The Supreme Court takes on gerrymandering: 6 essential reads

A brief overview of partisan gerrymandering's consequences — one may surprise you

Published July 2, 2017 7:29PM (EDT)

This article was originally published on The Conversation.

On June 19, the U.S. Supreme Court announced that it would hear Gill v. Whitford, a case on partisan gerrymandering in Wisconsin.

This controversial practice — where states are carved up into oddly shaped electoral districts favoring one political party over another — has already ignited debates in a number of states, including North Carolina, Pennsylvania and Maryland.

The Supreme Court’s decision may provide some long-awaited guidance on whether gerrymandering is constitutional. To better understand what this news means, we turned to stories in our archive.

What is gerrymandering?

Gerrymandering is far from a new problem, explains Michel Balinski at École Polytechnique — Université Paris-Saclay, nor will this be the first time that the Supreme Court has considered it:

Practiced as a political art form for some two centuries, gerrymandering is now an exact science. Computer programs using vast data banks describing sociological, ethnic, economic, religious and political characteristics of the electorate determine districts – often of incredibly weird contours – that favor the party that drew the maps.

For an example of those weird contours, take a look at Ohio’s ninth district, nicknamed “the snake on the lake” for the way it stretches from Toledo to Cleveland.

“The representation of communities is made a mockery by maps that either splinter cities and counties or overwhelm them with voters ‘tacked’ into the district from distant rural areas,” writes Richard Gunther at The Ohio State University.

Weaker elections

Americans often seem proud of their democracy, notes Pippa Norris at Harvard University, but experts rank U.S. elections among the worst in all Western democracies. According to one analysis, the U.S. scores only 62 on a 100-point assessment of election integrity.

SOURCE MATERIAL:

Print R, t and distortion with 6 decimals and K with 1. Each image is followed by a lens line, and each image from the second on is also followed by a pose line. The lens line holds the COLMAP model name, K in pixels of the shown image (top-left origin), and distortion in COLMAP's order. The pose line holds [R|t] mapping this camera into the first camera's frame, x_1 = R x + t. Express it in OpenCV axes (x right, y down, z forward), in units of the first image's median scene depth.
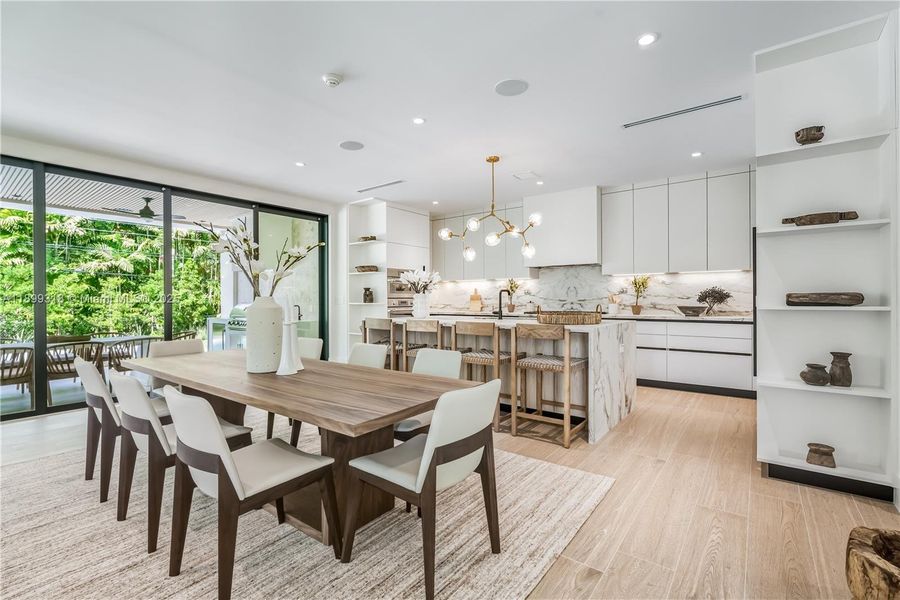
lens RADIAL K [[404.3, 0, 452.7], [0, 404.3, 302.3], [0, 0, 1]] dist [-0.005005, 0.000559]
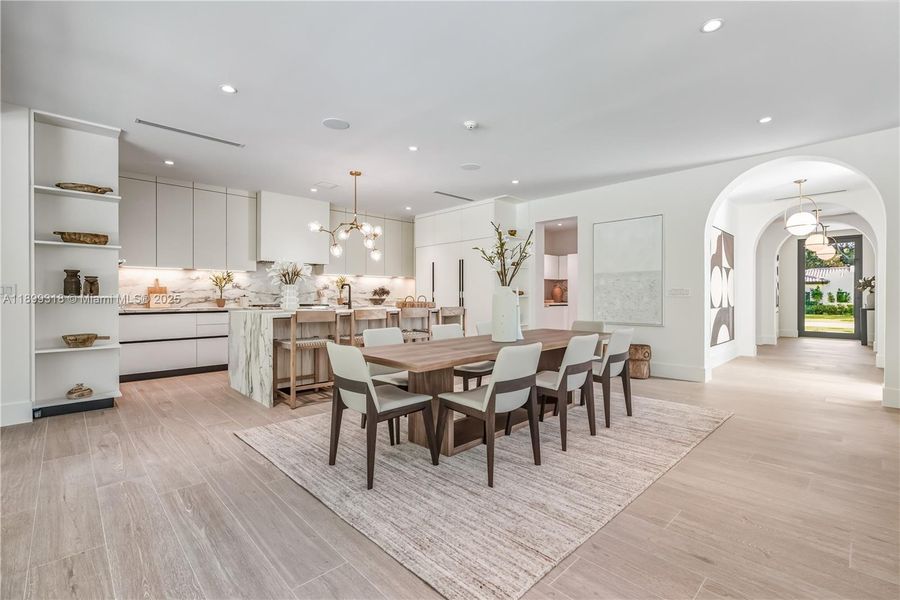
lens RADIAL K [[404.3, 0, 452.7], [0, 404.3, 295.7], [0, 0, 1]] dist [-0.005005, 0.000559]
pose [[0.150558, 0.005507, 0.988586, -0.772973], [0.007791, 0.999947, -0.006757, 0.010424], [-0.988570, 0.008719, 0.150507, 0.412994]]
...
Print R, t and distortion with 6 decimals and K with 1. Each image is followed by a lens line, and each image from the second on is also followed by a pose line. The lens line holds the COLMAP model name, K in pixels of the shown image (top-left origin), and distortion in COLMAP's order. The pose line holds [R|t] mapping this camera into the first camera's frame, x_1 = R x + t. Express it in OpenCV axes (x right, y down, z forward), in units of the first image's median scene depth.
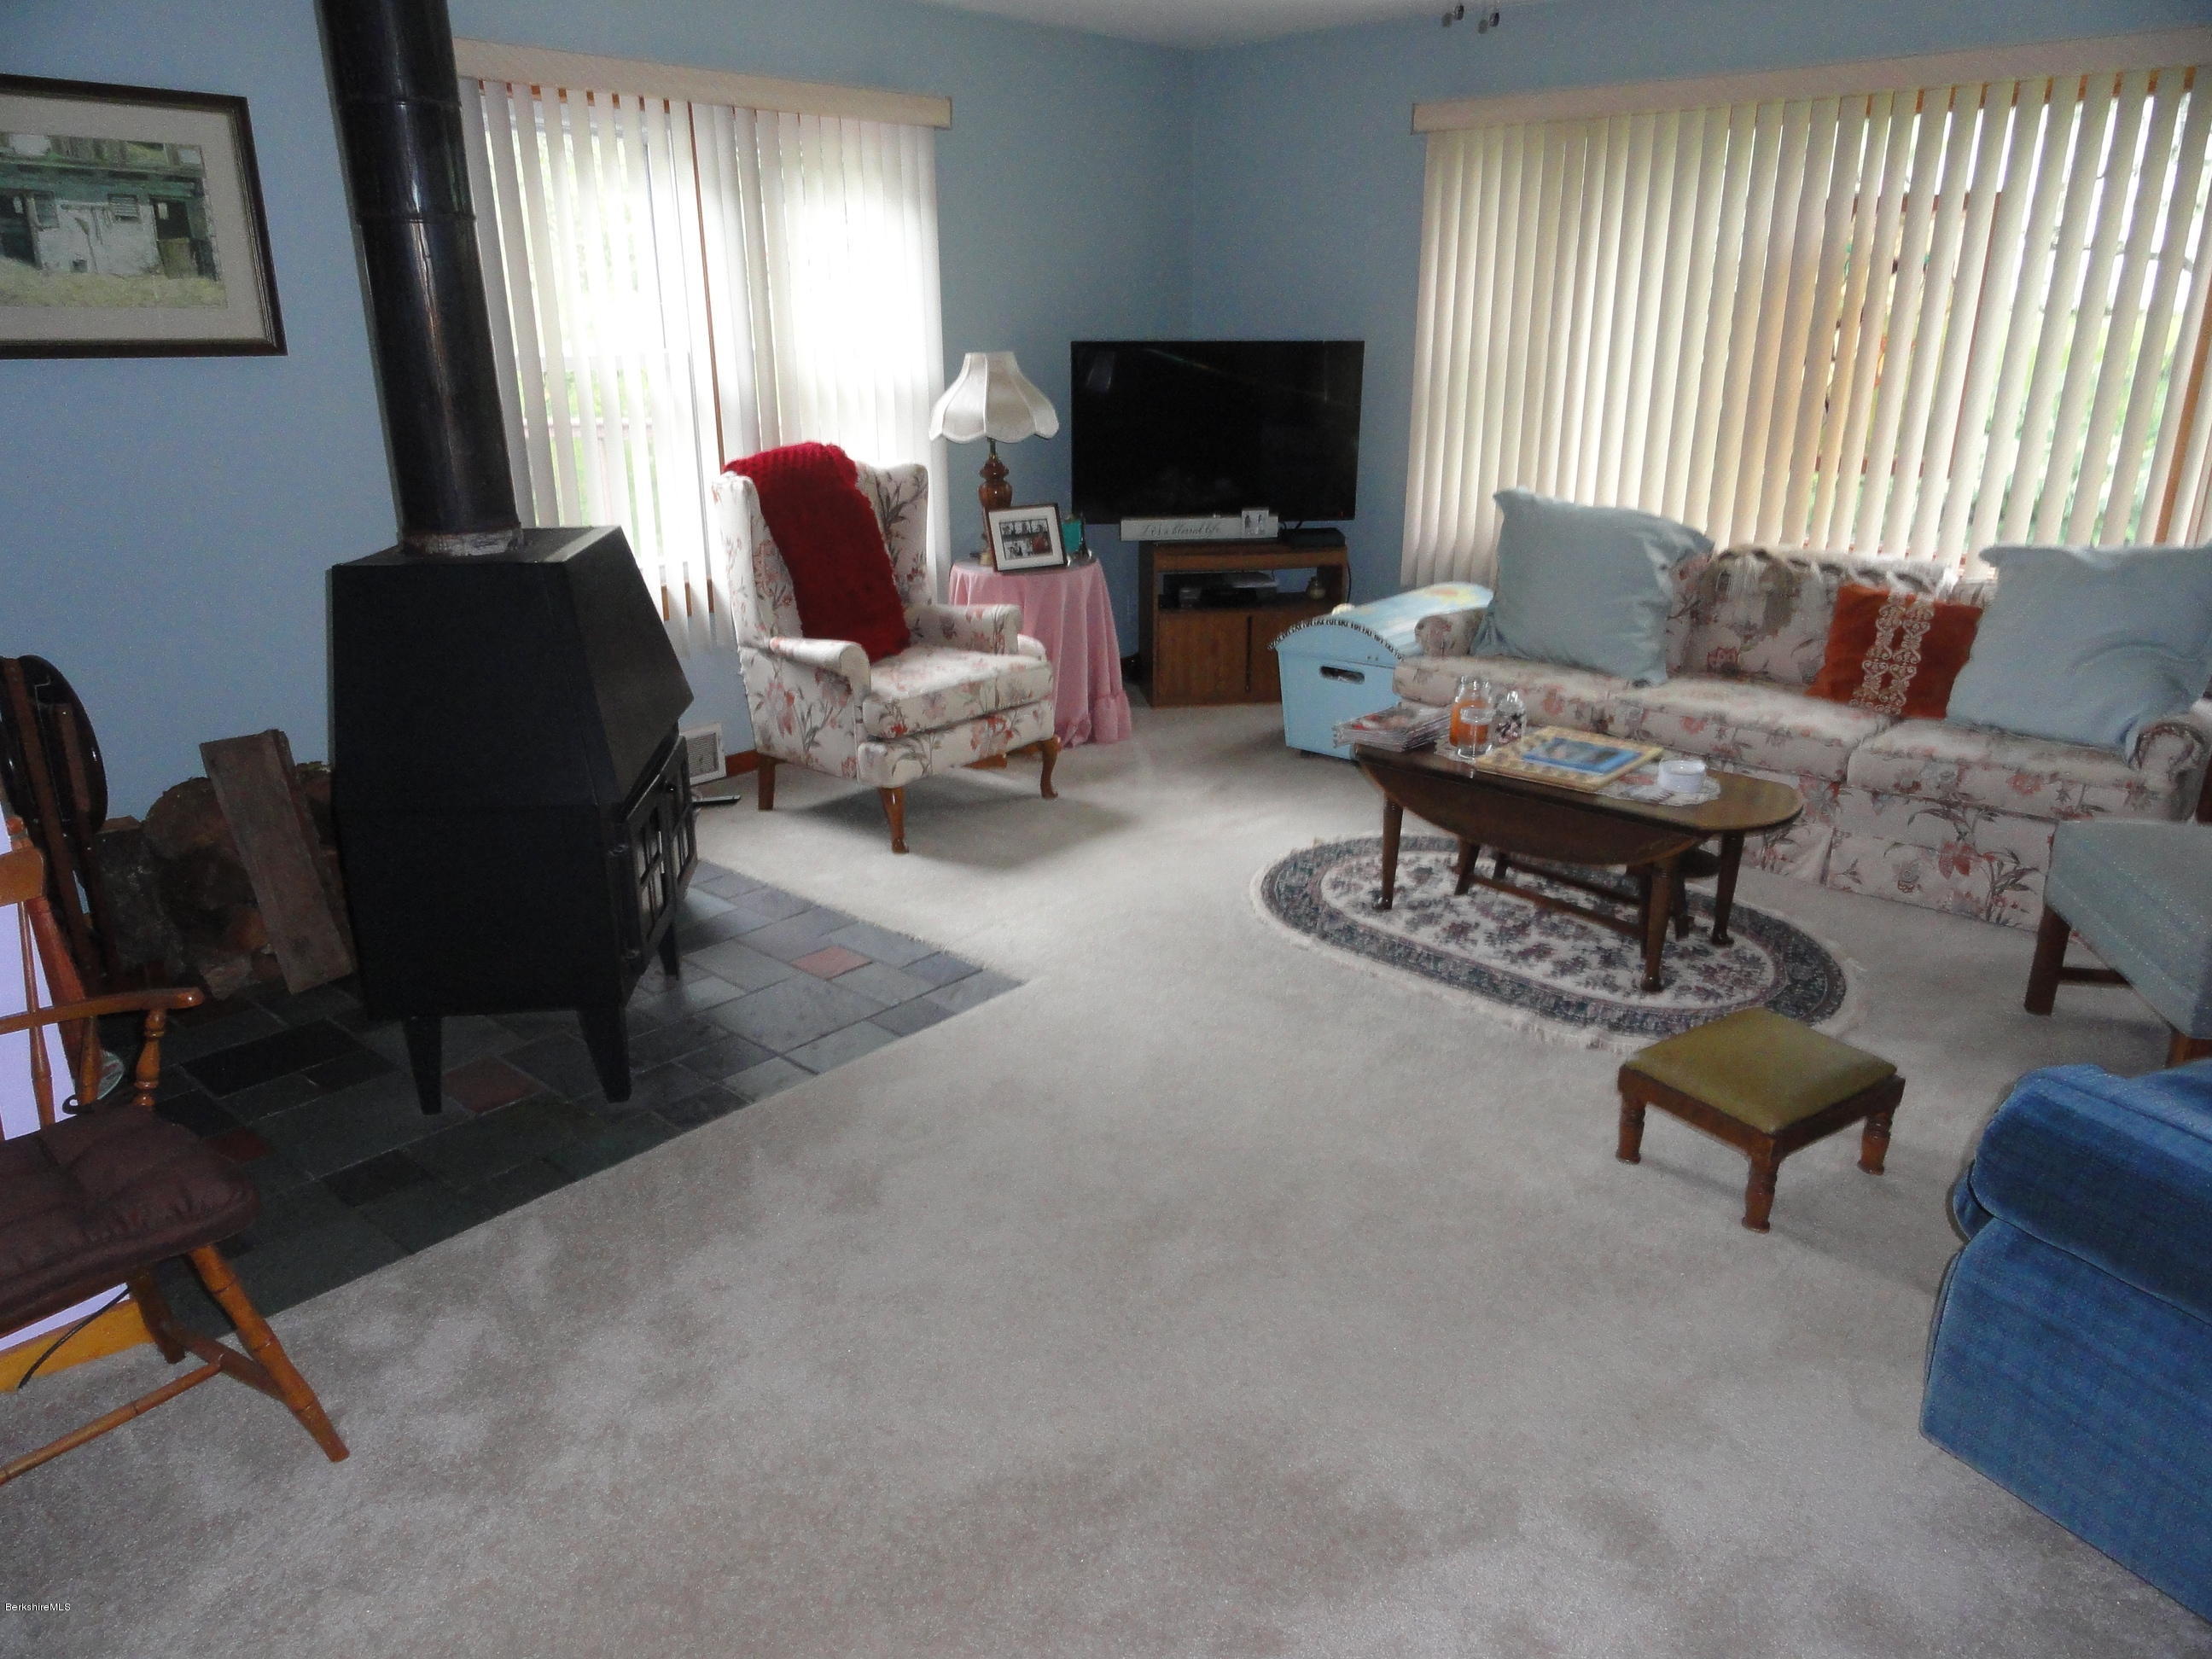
---
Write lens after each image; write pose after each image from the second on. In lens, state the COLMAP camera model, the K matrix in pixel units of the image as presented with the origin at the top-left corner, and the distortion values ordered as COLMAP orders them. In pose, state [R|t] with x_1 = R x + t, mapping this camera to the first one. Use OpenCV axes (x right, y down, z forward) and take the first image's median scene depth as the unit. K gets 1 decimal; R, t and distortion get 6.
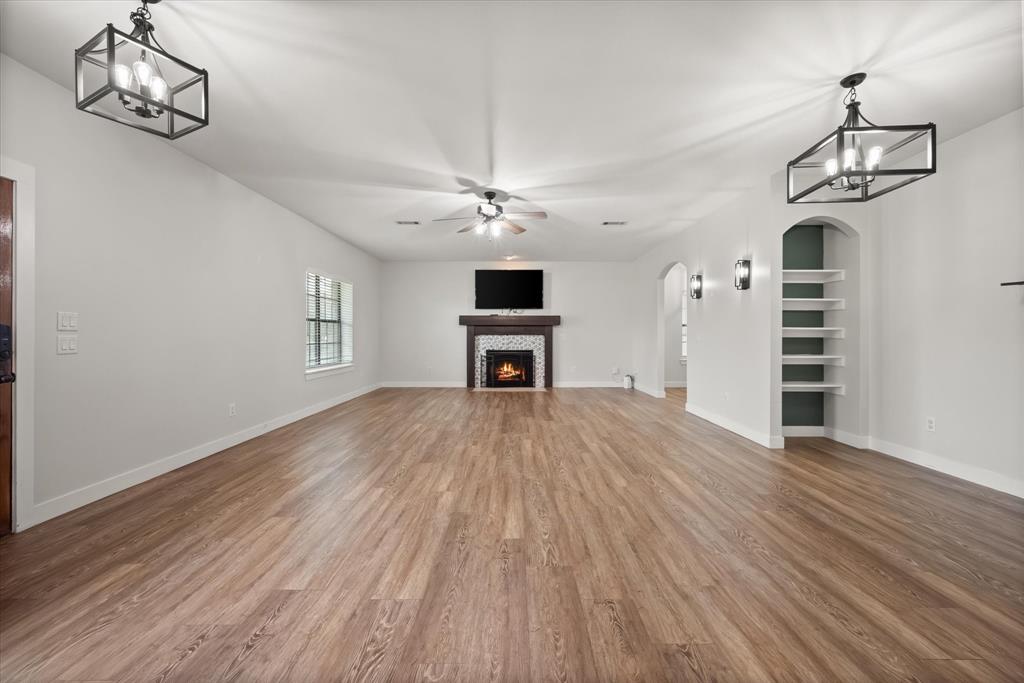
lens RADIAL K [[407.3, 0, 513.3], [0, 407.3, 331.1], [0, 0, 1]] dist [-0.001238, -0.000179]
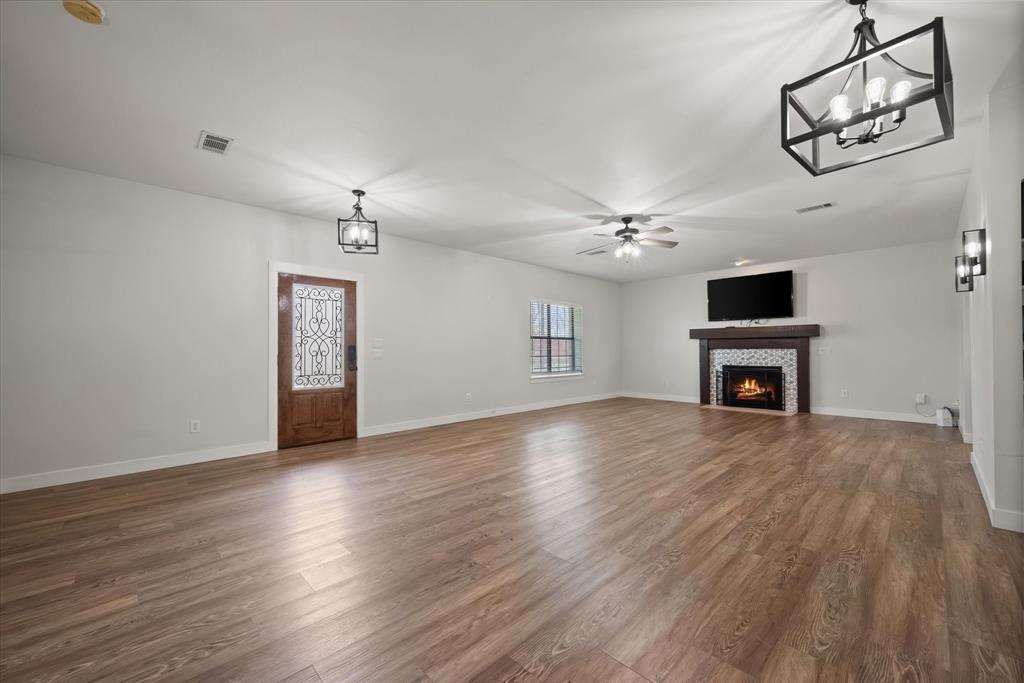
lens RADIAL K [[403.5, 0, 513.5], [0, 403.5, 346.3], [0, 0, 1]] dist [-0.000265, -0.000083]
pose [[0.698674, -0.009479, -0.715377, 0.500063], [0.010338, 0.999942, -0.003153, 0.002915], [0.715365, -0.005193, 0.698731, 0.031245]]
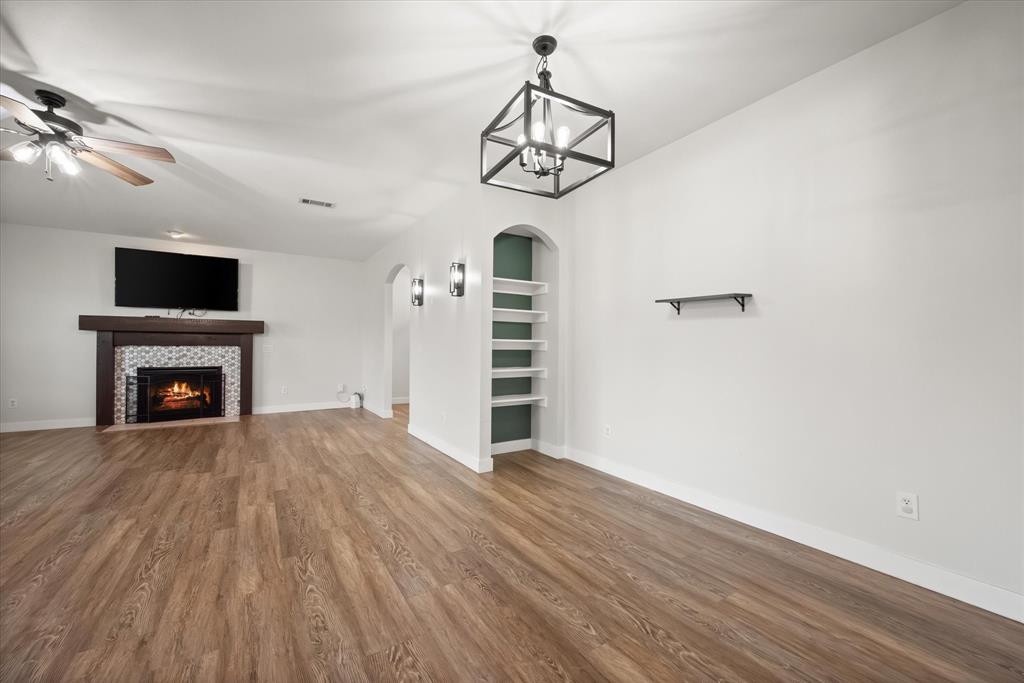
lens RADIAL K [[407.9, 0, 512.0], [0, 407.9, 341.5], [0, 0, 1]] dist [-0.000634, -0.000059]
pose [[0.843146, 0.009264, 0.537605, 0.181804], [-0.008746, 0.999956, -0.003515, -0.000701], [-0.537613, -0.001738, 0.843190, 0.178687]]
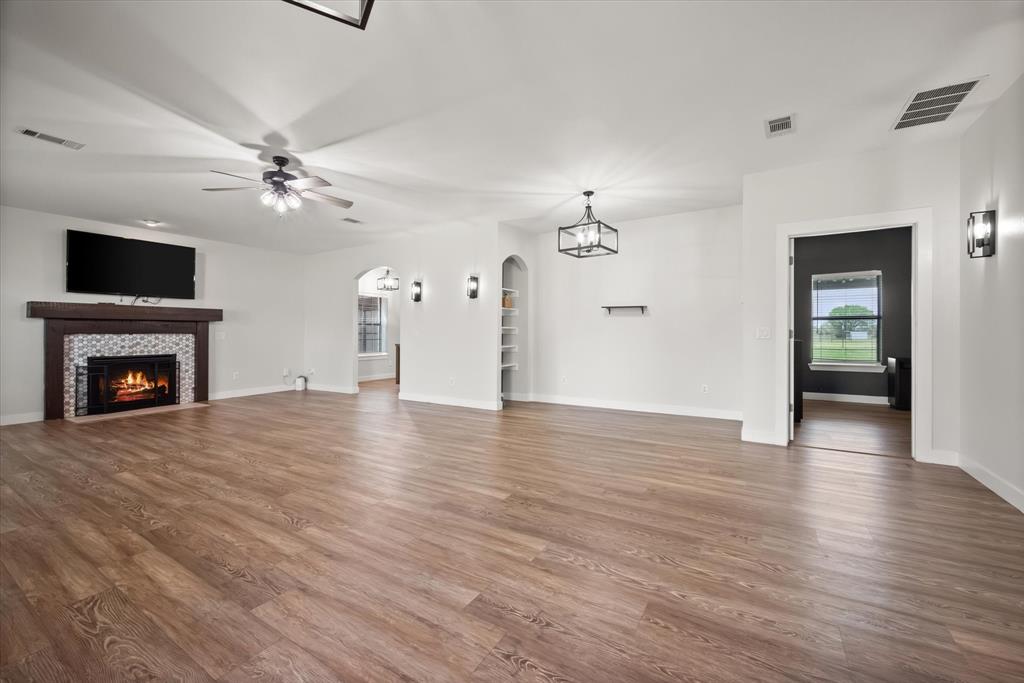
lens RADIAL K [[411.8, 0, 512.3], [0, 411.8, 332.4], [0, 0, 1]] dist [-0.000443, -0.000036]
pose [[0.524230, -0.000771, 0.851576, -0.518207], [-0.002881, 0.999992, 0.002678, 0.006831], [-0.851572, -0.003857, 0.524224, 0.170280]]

INSTRUCTIONS:
[a] For each statement, answer yes or no according to the gerrymandering article, and quote the words of the article that decide it. (i) The Supreme Court announced on June 19 that it would hear Gill v. Whitford. (ii) Ohio's ninth district stretches from Columbus to Cleveland. (iii) The U.S. scores 62 on a 100-point assessment of election integrity.
[b] Please carry on the gerrymandering article, starting after its last sentence.

RESULTS FOR EACH TASK:
[a]
(i) Yes: "On June 19, the U.S. Supreme Court announced that it would hear Gill v. Whitford"
(ii) No: "the way it stretches from Toledo to Cleveland"
(iii) Yes: "the U.S. scores only 62 on a 100-point assessment of election integrity"

[b]
There are many issues with our electoral process — including problems with campaign finance and voter registration — but gerrymandering stands out as the worst, writes Norris:

[A] large part of the blame can be laid at the door of the degree of decentralization and partisanship in American electoral administration. Key decisions about the rules of the game are left to local and state officials with a major stake in the outcome. For example, gerrymandering arises from leaving the processes of redistricting in the hands of state politicians, rather than more impartial judicial bodies.

Thanks to gerrymandering, Democrats likely won’t win back the House in 2018 or 2020, predict experts at Strathclyde University, University of Richmond, University of California, Irvine and California Polytechnic State University. They argue that it’s difficult for today’s politicians to claim that gerrymandered districts occurred by accident:

If a state government could have drawn unbiased districts, but chose to draw to biased districts instead, then it has engaged in deliberate gerrymandering. It cannot claim that it did not realize what it was doing – modern districting software has allowed enough people to see the partisan consequences.

In search of solutions

Federal law dictates that congressional districts “distribute population evenly, be connected and be ‘compact,’” explains Kevin Knudson at the University of Florida.

Scholars have proposed a handful of ideas of how to redraw congressional districts more fairly. States might consider changing how votes are tabulated or appointing an independent commission to redraw the lines. Or, they could turn to new mathematical techniques and run simulations in search of the best map.

Some voters might wonder why all the bother, says Knudson:

One approach is to do nothing and leave the system as it is, accepting the current situation as part of the natural ebb and flow of the political process. But when one political party receives a majority of votes nationally yet does not have control of the House of Representatives – as occurred in the 2012 election – one begins to wonder if the system needs some tweaks.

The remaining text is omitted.